[Start]

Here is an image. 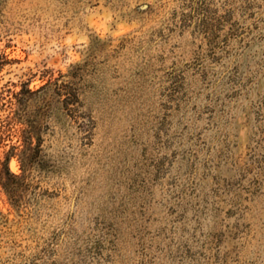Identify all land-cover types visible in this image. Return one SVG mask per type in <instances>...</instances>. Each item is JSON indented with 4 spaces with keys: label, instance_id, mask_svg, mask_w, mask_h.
Masks as SVG:
<instances>
[{
    "label": "rangeland",
    "instance_id": "rangeland-1",
    "mask_svg": "<svg viewBox=\"0 0 264 264\" xmlns=\"http://www.w3.org/2000/svg\"><path fill=\"white\" fill-rule=\"evenodd\" d=\"M50 78L0 264H264V0H0L1 156Z\"/></svg>",
    "mask_w": 264,
    "mask_h": 264
},
{
    "label": "trees",
    "instance_id": "trees-1",
    "mask_svg": "<svg viewBox=\"0 0 264 264\" xmlns=\"http://www.w3.org/2000/svg\"><path fill=\"white\" fill-rule=\"evenodd\" d=\"M57 83V81L50 78L47 83L38 88L32 89L26 84H23L20 90H13L11 93L12 98L10 104L14 106H10L12 111L10 120L14 124L16 141L10 144L9 149L5 151L3 156L0 155V186L3 188H7L17 177L9 169L8 164L10 158L15 156L21 159L22 162H25L29 158V153L35 148L36 138L41 133L42 114L46 110L39 108L30 111L28 109L29 101L42 93H46L49 86H57ZM65 89V86L58 85L56 92L59 96H63L66 94ZM67 98L68 95L65 99L69 100ZM68 103L71 102L68 101Z\"/></svg>",
    "mask_w": 264,
    "mask_h": 264
}]
</instances>
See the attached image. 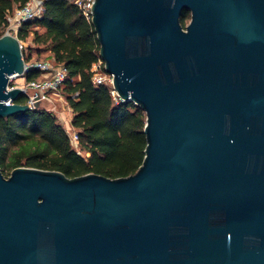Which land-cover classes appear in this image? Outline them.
Here are the masks:
<instances>
[{
    "label": "water",
    "instance_id": "water-1",
    "mask_svg": "<svg viewBox=\"0 0 264 264\" xmlns=\"http://www.w3.org/2000/svg\"><path fill=\"white\" fill-rule=\"evenodd\" d=\"M185 13L191 22L183 27ZM124 103L146 115L128 178L0 169V264H264V0H95ZM20 41L0 38V120Z\"/></svg>",
    "mask_w": 264,
    "mask_h": 264
},
{
    "label": "trees",
    "instance_id": "trees-1",
    "mask_svg": "<svg viewBox=\"0 0 264 264\" xmlns=\"http://www.w3.org/2000/svg\"><path fill=\"white\" fill-rule=\"evenodd\" d=\"M31 0H0V38L8 18ZM40 18L21 25L20 42L33 35V44L44 47L51 60L64 66L68 79L62 89L73 112L72 127L80 137L79 155L57 118L41 108L0 120V169L8 178L19 168L62 173L68 179L94 174L116 180L135 175L143 165L147 141L146 115L134 103L116 104L108 86L93 85L92 68L100 59L94 27L69 0H40ZM187 13L183 18L186 27ZM26 64L31 51L22 49ZM37 61H40L38 59ZM44 61V60H41ZM40 72L24 75L38 80ZM17 104L26 105L20 97Z\"/></svg>",
    "mask_w": 264,
    "mask_h": 264
},
{
    "label": "built area",
    "instance_id": "built-area-1",
    "mask_svg": "<svg viewBox=\"0 0 264 264\" xmlns=\"http://www.w3.org/2000/svg\"><path fill=\"white\" fill-rule=\"evenodd\" d=\"M69 1L74 3L80 9L82 15L92 23L95 0ZM43 11V2L40 0H31L24 7L16 9L8 18L9 26L5 35H10L18 39L17 34L21 25L40 18ZM21 47L23 49L22 45ZM31 70L40 72L41 77L32 82H27L24 76L19 77L24 78V83L17 88H20L27 98L26 105L31 110H37L44 104L52 103L55 95H58L62 91L68 79V72L64 66L57 64L54 60L32 61L30 64H26L25 74ZM91 72L93 74L92 82L94 86H108L114 102L116 104L124 103L114 89L113 77L106 73L105 63L101 58L93 65ZM70 126L71 129L65 132L70 140L72 149L81 155L80 137L73 129L72 121Z\"/></svg>",
    "mask_w": 264,
    "mask_h": 264
},
{
    "label": "rangeland",
    "instance_id": "rangeland-1",
    "mask_svg": "<svg viewBox=\"0 0 264 264\" xmlns=\"http://www.w3.org/2000/svg\"><path fill=\"white\" fill-rule=\"evenodd\" d=\"M185 21L186 26H188L191 22V13L187 14ZM21 45L25 49L26 54H29V51H31L32 61H36L38 59H40V61L51 60V54L46 51L44 47H36L33 44V35H30L26 42H21ZM23 83L24 78H14L11 80L10 88H17L20 85H23ZM41 109L51 112L57 118L58 123L62 125L65 131L71 129L70 123L73 119V112L70 109L66 97L63 95V91H61L58 95H55L52 103L42 105ZM81 155L86 156L82 150Z\"/></svg>",
    "mask_w": 264,
    "mask_h": 264
},
{
    "label": "flooded vegetation",
    "instance_id": "flooded-vegetation-1",
    "mask_svg": "<svg viewBox=\"0 0 264 264\" xmlns=\"http://www.w3.org/2000/svg\"><path fill=\"white\" fill-rule=\"evenodd\" d=\"M188 14V13H187Z\"/></svg>",
    "mask_w": 264,
    "mask_h": 264
}]
</instances>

[End]

*Objective*:
Which lines of the material above contain the string "area"? Copy each of them in full.

*Answer to the problem*:
    "label": "built area",
    "instance_id": "built-area-1",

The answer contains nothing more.